Input START

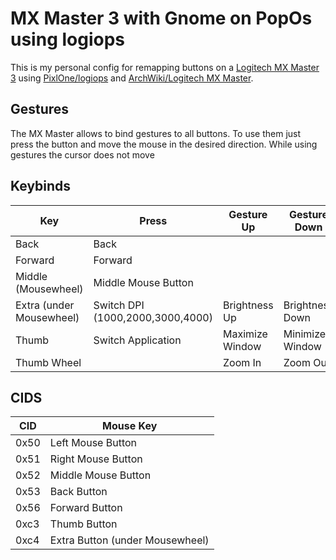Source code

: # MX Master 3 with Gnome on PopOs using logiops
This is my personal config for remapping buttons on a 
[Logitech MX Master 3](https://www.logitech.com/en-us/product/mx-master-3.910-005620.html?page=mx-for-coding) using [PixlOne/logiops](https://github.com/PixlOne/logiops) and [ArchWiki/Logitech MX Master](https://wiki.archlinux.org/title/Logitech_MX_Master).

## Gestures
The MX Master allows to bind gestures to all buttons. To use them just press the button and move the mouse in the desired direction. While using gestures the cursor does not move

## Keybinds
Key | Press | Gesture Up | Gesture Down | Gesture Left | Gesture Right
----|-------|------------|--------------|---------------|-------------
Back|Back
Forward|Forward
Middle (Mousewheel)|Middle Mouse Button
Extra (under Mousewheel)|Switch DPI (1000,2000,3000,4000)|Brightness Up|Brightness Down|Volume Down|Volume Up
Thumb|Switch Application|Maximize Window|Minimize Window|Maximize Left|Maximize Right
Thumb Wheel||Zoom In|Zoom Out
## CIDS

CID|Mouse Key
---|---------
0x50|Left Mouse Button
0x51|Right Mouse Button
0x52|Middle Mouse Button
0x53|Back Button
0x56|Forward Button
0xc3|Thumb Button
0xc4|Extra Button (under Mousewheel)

Input END

• [How to complete this task]:
Scan the entries above, and wherever a line holds the string "Middle", copy it.

• [Answer box]:
Middle (Mousewheel)|Middle Mouse Button
0x52|Middle Mouse Button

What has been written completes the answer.